= Task directions =
Can you give back these lines with "Coordinate frame" replaced by "Mask size" throughout and everything else left unchanged?

= Recorded information =
_ _ _

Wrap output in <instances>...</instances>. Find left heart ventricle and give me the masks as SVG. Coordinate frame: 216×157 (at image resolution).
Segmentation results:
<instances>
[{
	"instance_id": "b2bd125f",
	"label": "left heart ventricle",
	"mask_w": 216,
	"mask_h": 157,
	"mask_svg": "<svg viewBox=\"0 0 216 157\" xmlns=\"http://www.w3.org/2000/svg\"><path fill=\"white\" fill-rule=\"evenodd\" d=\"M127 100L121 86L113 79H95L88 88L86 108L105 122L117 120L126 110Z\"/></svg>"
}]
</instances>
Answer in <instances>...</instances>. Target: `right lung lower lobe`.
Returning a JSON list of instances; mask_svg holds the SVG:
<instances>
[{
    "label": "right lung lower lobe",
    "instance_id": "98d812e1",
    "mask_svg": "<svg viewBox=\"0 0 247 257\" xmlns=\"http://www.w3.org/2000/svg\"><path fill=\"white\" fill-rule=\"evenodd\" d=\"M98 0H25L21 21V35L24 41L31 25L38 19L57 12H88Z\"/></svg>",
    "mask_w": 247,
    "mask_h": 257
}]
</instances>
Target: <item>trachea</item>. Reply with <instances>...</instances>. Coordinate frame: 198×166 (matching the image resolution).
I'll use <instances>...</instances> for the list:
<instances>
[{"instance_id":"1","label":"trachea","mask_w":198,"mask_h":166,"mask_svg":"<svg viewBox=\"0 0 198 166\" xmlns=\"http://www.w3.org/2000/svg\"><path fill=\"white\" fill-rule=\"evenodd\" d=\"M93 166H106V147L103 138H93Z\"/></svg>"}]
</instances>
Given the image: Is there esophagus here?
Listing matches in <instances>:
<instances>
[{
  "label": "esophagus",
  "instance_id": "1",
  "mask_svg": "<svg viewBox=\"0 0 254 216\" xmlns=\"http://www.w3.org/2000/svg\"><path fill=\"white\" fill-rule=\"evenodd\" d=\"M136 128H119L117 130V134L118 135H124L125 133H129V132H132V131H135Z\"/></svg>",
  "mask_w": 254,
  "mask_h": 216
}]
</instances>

_ _ _

= Correct output =
Wrap output in <instances>...</instances>. Find left heart ventricle and give me the masks as SVG. Mask size: 216×157 (at image resolution).
Segmentation results:
<instances>
[{
	"instance_id": "b2bd125f",
	"label": "left heart ventricle",
	"mask_w": 216,
	"mask_h": 157,
	"mask_svg": "<svg viewBox=\"0 0 216 157\" xmlns=\"http://www.w3.org/2000/svg\"><path fill=\"white\" fill-rule=\"evenodd\" d=\"M127 100L121 86L113 79H95L88 88L86 108L105 122L117 120L126 110Z\"/></svg>"
}]
</instances>
Answer in <instances>...</instances>. Target: `right lung lower lobe`.
Returning a JSON list of instances; mask_svg holds the SVG:
<instances>
[{
    "label": "right lung lower lobe",
    "instance_id": "98d812e1",
    "mask_svg": "<svg viewBox=\"0 0 247 257\" xmlns=\"http://www.w3.org/2000/svg\"><path fill=\"white\" fill-rule=\"evenodd\" d=\"M98 0H25L21 21V35L24 41L31 25L38 19L57 12H88Z\"/></svg>",
    "mask_w": 247,
    "mask_h": 257
}]
</instances>
Target: <item>trachea</item>. Reply with <instances>...</instances>. Mask size: 198×166 (matching the image resolution).
I'll use <instances>...</instances> for the list:
<instances>
[{"instance_id":"1","label":"trachea","mask_w":198,"mask_h":166,"mask_svg":"<svg viewBox=\"0 0 198 166\" xmlns=\"http://www.w3.org/2000/svg\"><path fill=\"white\" fill-rule=\"evenodd\" d=\"M93 166H106V147L103 138H93Z\"/></svg>"}]
</instances>
Given the image: Is there esophagus here?
Listing matches in <instances>:
<instances>
[{
  "label": "esophagus",
  "instance_id": "1",
  "mask_svg": "<svg viewBox=\"0 0 254 216\" xmlns=\"http://www.w3.org/2000/svg\"><path fill=\"white\" fill-rule=\"evenodd\" d=\"M136 128H119L117 130V134L118 135H124L125 133H129V132H132V131H135Z\"/></svg>",
  "mask_w": 254,
  "mask_h": 216
}]
</instances>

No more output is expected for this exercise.